• Reading passage:
_ _ _

Thanks for all the help guys!  Hopefully this sump install goes smoothly- if not I'll be updating the thread asking for more help!! :)

Posted

I cannot seem to get this sump seated properly- at least with the limit of 2 hands I have right now.  I can not get enough clearance on the bottom tab (with the d/w sitting on its left side (facing it)) to rotate it shut.  And yes, the replacement is the exact same one as the original.  I can get it within like a 1/4 or 1/8 inch but no luck.  And there's nothing on that side to pull down on- I attempted to pull on the diverter, but that started flexing so I killed that plan.  Gonna look through to 'net to see if I can find any more videos.  Would it make sense to hit it with a mallet?  

Posted

OK, I pieced that technique together from a few different videos.   First, I had to slide the d/w partly back under the counter to give me more freedom with not having to prevent it from tipping over.  Then, one tab at a time, I reached inside with one hand providing copious downward pressure above where the tab is, and reaching under with the other hand and working the tab partially into place.  then i switched sided and did the other two the same way sequentially.  Lastly I pulled it back out again and put it on its side and move all three tabs to their fully locked positions.  (A pending repair of full tearst to both my rotator cuff and biceps tendon probably made this part harder and more painful than it should be!).

Now on to putting everything back together.  The only part I think I'll have trouble with is the wash tower.  The one has square head screws in the back and top, not clips.  The first video I watched had a complete removal of the wash tower- but others with a sump much closer to mine just had that detached from the sump, which would've made everything simpler.  Oh well.  I'll get it somehow.  (Yeah, I know it's not difficult getting screws in, but getting my body in far enough to find the hole for the top one doesn't seem simple!)

Posted

SUCCESS!  Thanks all!  Got everything back together.  Ran a diag run with no leaks and no errors!  Running a normal cycle with dirty dishes now!  

That part I was stressing about- getting the top screw in- went easier than I expected.  I straddled the open door, crouched, and was able to get my head and hands in there to align the top of the wash tower and drive the screw home.  Had I thought of it, wearing my LED headlamp would've made this a lot easier as I would've been able to see the attachment point much easier. 

Have any of you professionals thought of fabricating a little stool like apparatus that would span the door and allow you to sit while working on the innards?  Or is removing and replacing the door so simple for you guys that you just do that when necessary?  

Thanks all.  I couldn't have done it without you guys!

_ _ _

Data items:
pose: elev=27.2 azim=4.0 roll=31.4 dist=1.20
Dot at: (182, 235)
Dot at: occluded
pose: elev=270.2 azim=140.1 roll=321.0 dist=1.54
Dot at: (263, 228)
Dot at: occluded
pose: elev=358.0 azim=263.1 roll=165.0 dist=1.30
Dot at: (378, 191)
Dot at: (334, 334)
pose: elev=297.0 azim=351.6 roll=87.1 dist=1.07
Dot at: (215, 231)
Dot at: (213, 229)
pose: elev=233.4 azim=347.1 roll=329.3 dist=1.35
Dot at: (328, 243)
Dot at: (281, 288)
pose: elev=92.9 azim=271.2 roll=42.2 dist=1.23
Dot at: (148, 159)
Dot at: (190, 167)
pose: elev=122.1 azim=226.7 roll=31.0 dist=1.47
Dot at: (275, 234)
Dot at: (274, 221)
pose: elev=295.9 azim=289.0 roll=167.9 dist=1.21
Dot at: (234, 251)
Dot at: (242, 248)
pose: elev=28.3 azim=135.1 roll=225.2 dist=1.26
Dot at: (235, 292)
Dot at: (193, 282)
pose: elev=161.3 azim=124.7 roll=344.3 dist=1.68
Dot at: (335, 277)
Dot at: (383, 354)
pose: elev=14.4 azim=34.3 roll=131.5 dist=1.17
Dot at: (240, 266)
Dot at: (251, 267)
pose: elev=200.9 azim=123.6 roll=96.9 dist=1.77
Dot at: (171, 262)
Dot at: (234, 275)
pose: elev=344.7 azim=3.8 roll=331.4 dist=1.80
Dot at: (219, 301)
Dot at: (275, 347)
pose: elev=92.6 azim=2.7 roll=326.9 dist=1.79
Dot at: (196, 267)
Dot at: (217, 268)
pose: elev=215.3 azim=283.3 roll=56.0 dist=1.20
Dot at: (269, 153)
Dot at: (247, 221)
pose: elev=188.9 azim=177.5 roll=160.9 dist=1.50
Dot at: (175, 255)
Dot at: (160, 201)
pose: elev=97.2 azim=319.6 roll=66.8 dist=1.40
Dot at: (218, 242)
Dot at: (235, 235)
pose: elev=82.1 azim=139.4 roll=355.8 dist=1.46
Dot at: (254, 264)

_ _ _

• Work task 1:
In the dishwasher repair thread, why did the writer slide the dishwasher partly back under the counter before working the tabs into place? Answer in one to three sentences.
• Work task 2:
Please write out part of the dishwasher repair thread word for word: begin at the words "That part I" and stop after "point much easier.".

• Your solution 1:
With the dishwasher partly under the counter, the writer no longer had to keep it from tipping over. That gave more freedom to work each tab into place.

• Your solution 2:
That part I was stressing about- getting the top screw in- went easier than I expected.  I straddled the open door, crouched, and was able to get my head and hands in there to align the top of the wash tower and drive the screw home.  Had I thought of it, wearing my LED headlamp would've made this a lot easier as I would've been able to see the attachment point much easier.